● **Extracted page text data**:
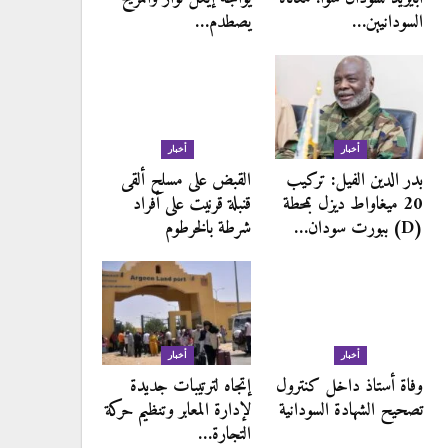
السودانيين…
يصطدم…
أخبار
أخبار
بدر الدين الفيل: تركيب
القبض على مسلح ألقى
20 ميغاواط ديزل بمحطة
قنبلة قرنيت على أفراد
(D) ببورت سودان…
شرطة بالخرطوم
أخبار
أخبار
وفاة أستاذ داخل كنترول
إتجاه لترتيبات جديدة
تصحيح الشهادة السودانية
لإدارة المعابر وتنظيم حركة
التجارة…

● **Work order**: The data above must be given back verbatim, minus its images.

● **Solution to this exercise**:
السودانيين…
يصطدم…
أخبار
أخبار
بدر الدين الفيل: تركيب
القبض على مسلح ألقى
20 ميغاواط ديزل بمحطة
قنبلة قرنيت على أفراد
(D) ببورت سودان…
شرطة بالخرطوم
أخبار
أخبار
وفاة أستاذ داخل كنترول
إتجاه لترتيبات جديدة
تصحيح الشهادة السودانية
لإدارة المعابر وتنظيم حركة
التجارة…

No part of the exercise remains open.